There is the following well-known result from Goldsheid and Margulis (see Proposition 1.3) on the existence of Lyapunov exhibitors:

Let $ H $ be a $ mathbb R $-Hilbert space, $ A_n in mathfrak L (H) $ be compact and $ B_n: = A_n cdots A_1 $ for $ n in mathbb N $. Let $ | B_n |: = sqrt {B_n ^ ast B_n} $ and $ sigma_k (B_n) $ denote the $ k $e greatest singular value of $ B_n $ for $ k, n in mathbb N $. Yes $$ limsup_ {n to infty} frac { ln left | A_n right | _ { mathfrak L (H)}} n le0 tag1 $$ and $$ frac1n sum_ {i = 1} ^ k ln sigma_i (B_n) xrightarrow {n to infty} gamma ^ {(k)} ; ; ; text {for all} k in mathbb N tag2, $$ then

- $$ | B_n | ^ { frac1n} xrightarrow {n to infty} B $$ for some non-negative and self-adhesive compacts $ B in mathfrak L (H) $.
- $$ frac { ln sigma_k (B_n)} n xrightarrow {n to infty} Lambda_k: = left. begin {cases} gamma ^ {(k)} – gamma ^ {(k -1)} & text {, if} gamma ^ {(i)}> – infty \ – infty & text {, otherwise} end {cases} right } tag2 $$ for everyone $ k in mathbb N $.
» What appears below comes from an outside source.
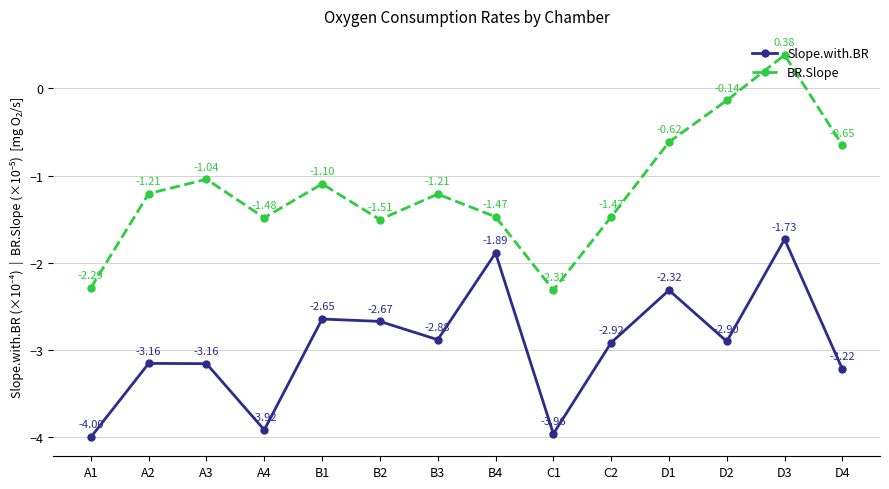

Rank the series by their average value, from lowest to highest.

Slope.with.BR, BR.Slope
**question 1**: I have seen this result in many textbooks, but I have wondered why it is stated this way. First of all, isn't it $ (2) $ clearly equivalent to $$ frac { sigma_k (B_n)} n xrightarrow {n to infty} lambda_i in (- infty, infty) tag3 $$ for some people $ lambda_i $ for everyone $ k in mathbb N $ which in turn is equivalent to $$ sigma_k (B_n) ^ { frac1n} xrightarrow {n to infty} lambda_i ge0 tag4 $$ for some people $ mu_i ge0 $ for everyone $ k in mathbb N $? $ (4) $ seems to be much more intuitive than $ (3) $, since no $ lambda_i $, But $ mu_i = e ^ { lambda_i} $ are precisely Lyapunov's exponents of the limit operator $ B $. Am I missing something? The definition of $ Lambda_i $ (which is equal to $ lambda_i $) seems odd to me.

**question 2**: What is the interpretation of $ B $? Usually I look at a discrete dynamic system $ x_n = B_nx_0 $. What is $ B $ (or $ Bx $) tells us about the asymptotic behavior / evolution of orbits?